Nu gebleken is dat veroordeelde het hiervoor bewezen verklaarde feit heeft begaan voor het einde van de bij voormeld vonnis gestelde proeftijd, zal het hof op grond van het vorenstaande de vordering tenuitvoerlegging toewijzen, met dien verstande dat de jeugddetentie zal worden omgezet in een werkstraf van 42 uren, subsidiair 21 dagen hechtenis.

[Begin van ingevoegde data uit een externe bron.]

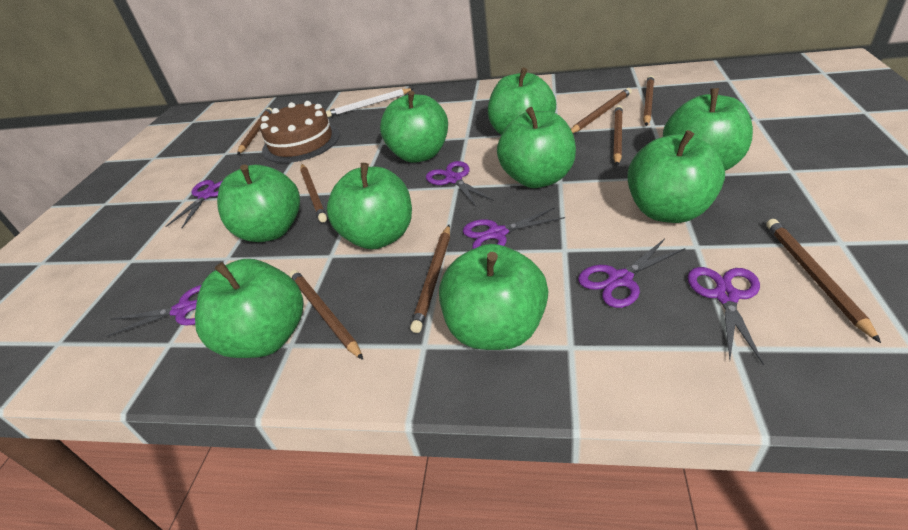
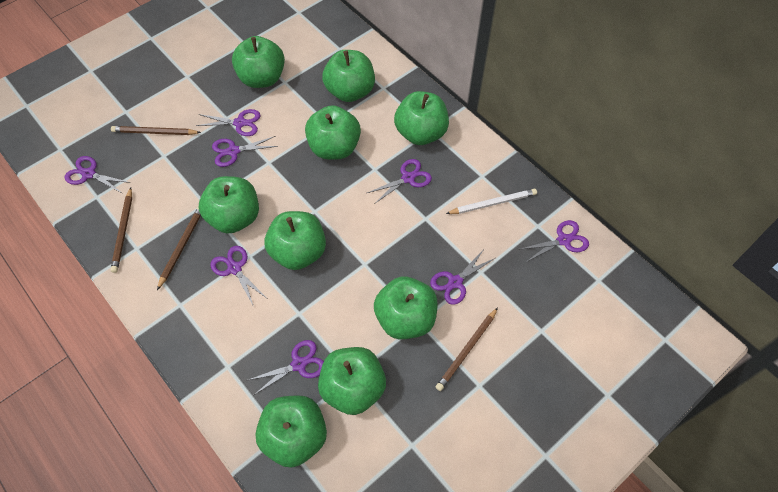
brown cake: 1 -> 0
brown pencil: 8 -> 4
purple scissors: 6 -> 8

Toepassing van wetsartikelen
Het hof heeft gelet op de artikelen 14g, 22c (oud), 22d, 63 (oud), 77dd en 141 van het Wetboek van Strafrecht.
De uitspraak
HET HOF,
RECHT DOENDE OP HET HOGER BEROEP:
vernietigt het vonnis, waarvan beroep, en opnieuw recht doende:
verklaart het verdachte ten laste gelegde bewezen en kwalificeert dit als hiervoor vermeld en verklaart dit feit en verdachte strafbaar;
verklaart niet bewezen hetgeen aan verdachte als voormeld meer of anders is ten laste gelegd dan hierboven als bewezen is aangenomen en spreekt verdachte daarvan vrij;
veroordeelt verdachte [verdachte] tot taakstraf, bestaande uit een werkstraf, voor de duur van zestig uren, met bevel voor het geval dat de veroordeelde de werkstraf niet naar behoren verricht, dat vervangende hechtenis voor de duur van dertig dagen zal worden toegepast;
gelast (in plaats van het geven van een last tot tenuitvoerlegging van de jeugddetentie de veroordeelde voorwaardelijk opgelegd bij vonnis van de kinderrechter te Leeuwarden van 13 september 2005) taakstraf bestaande uit een werkstraf voor de duur van tweeënveertig uren met bevel voor het geval dat de veroordeelde de werkstraf niet naar behoren verricht, dat vervangende jeugddetentie voor de duur van eenentwintig dagen zal worden toegepast.
Dit arrest is aldus gewezen door mr. G. Dam, voorzitter, mr. P. Koolschijn en mr. J.P. van Stempvoort, in tegenwoordigheid van mr. E.M. Mulder als griffier, zijnde mr. Van Stempvoort voornoemd buiten staat dit arrest mede te ondertekenen.